One website that has enraged Which?, the consumer organisation, is for Kellogg’s CocoPops. It encourages children to win tickets for a visit to Alton Towers theme park, but to be eligible for the competition the company asks for e-mail details of their “crew”, a list of friends. Which? suggests this is a ploy for the company to expand its database and to target young people for promotions.
People signing up to Microsoft’s MSN Messenger programme are also now likely to be hit with adverts from McDonald’s. MSN Messenger is one of the world’s most popular instant messaging services and is used by more than ten million people in Britain, of whom 800,000 are under 18.
The Department of Health set up a food and drink advertising promotion forum last year to look at non-broadcast marketing techniques of junk food to children.
It has only met three times and its work has been stalled because Ofcom’s own report into junk food promotions during children’s TV has been delayed by three months.
Nevertheless, a firm line has already been agreed.
Sue Dibb, of the National Consumer Council, who is chairing the forum’s sub-committee looking at new media advertising, confirmed that a ban on children’s junk food promotion would be extended from TV to all forms of media.
“New media opens up a whole new world that is full of opportunities. We know that young people are concerned. It’s not just the internet, it’s mobile phones as well,” she said.
Michelle Smyth, food campaigner at Which?, said: “It really is important we get a ‘catch-all’ system in place to cover all junk food advertising as soon as possible.”

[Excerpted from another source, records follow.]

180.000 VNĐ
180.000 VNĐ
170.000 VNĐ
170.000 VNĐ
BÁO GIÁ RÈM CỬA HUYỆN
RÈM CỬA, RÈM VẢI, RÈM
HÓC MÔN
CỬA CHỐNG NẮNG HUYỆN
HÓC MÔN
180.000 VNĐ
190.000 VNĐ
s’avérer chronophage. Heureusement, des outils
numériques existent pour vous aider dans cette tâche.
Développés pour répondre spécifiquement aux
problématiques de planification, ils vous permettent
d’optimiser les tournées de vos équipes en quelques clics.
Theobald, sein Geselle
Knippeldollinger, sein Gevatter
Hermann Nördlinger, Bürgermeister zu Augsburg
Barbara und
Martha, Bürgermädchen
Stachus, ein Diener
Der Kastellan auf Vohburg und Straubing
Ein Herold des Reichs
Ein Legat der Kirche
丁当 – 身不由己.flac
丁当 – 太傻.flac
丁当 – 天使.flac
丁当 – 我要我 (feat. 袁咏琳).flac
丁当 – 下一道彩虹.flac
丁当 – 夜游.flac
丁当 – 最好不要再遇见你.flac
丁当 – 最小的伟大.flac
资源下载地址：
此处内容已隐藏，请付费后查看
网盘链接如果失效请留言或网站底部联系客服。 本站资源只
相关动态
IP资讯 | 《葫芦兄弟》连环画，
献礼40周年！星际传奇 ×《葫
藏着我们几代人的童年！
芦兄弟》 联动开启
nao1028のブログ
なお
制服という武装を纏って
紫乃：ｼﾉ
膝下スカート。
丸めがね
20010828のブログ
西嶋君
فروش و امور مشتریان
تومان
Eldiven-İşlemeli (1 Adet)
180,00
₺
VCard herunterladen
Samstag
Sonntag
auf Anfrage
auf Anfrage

Which? is also concerned that advertising is now creeping into children’s playgrounds. It cites the Falkirk Wheel in Scotland, a canal history visitor centre that includes an adventure playground made from giant cans of high sugar Irn-Bru drinks. Irn-Bru has 3.3g of sugar per can.
Tim Lang, Professor of Food Policy at City University, in London, said: “Advertising shapes children’s view of food and marketing people now have moved away from TV to the internet, placement of products and texting to get at children.”
No one was available for comment at Kellogg’s, but a spokesman for Microsoft Messenger service said the company had a wide range of ways to reach consumers. He added: “All campaigns carried by MSN comply with all applicable guidelines, prinicpally the Committee of Advertising Practice Code administered by the Advertising Standards Authority.”